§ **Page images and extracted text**
§

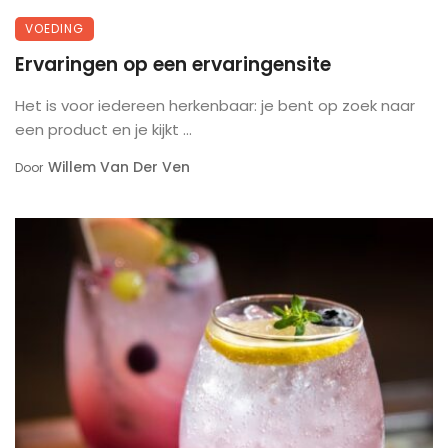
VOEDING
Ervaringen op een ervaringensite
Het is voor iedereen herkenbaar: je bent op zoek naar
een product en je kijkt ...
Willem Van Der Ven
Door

§

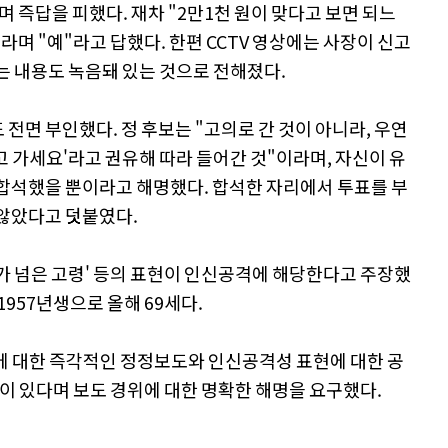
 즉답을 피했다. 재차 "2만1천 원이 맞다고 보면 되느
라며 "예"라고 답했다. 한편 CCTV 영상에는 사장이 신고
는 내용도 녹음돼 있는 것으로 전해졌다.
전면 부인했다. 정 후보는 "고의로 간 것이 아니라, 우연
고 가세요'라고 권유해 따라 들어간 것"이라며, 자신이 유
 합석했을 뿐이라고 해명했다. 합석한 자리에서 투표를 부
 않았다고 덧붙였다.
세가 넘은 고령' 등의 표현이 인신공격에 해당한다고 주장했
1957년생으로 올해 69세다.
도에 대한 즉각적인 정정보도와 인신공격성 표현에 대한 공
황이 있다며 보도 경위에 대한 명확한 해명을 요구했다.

§

§ **TO-DO ITEM**
The output should be exactly the lines above from the line containing "영상에는 사장이 신고" to the line containing "황이 있다며 보도 경위에 대한 명확한 해명을 요구했다.", inclusive, with no other lines.

§ **EXPECTED OUTPUT**
라며 "예"라고 답했다. 한편 CCTV 영상에는 사장이 신고
는 내용도 녹음돼 있는 것으로 전해졌다.
전면 부인했다. 정 후보는 "고의로 간 것이 아니라, 우연
고 가세요'라고 권유해 따라 들어간 것"이라며, 자신이 유
 합석했을 뿐이라고 해명했다. 합석한 자리에서 투표를 부
 않았다고 덧붙였다.
세가 넘은 고령' 등의 표현이 인신공격에 해당한다고 주장했
1957년생으로 올해 69세다.
도에 대한 즉각적인 정정보도와 인신공격성 표현에 대한 공
황이 있다며 보도 경위에 대한 명확한 해명을 요구했다.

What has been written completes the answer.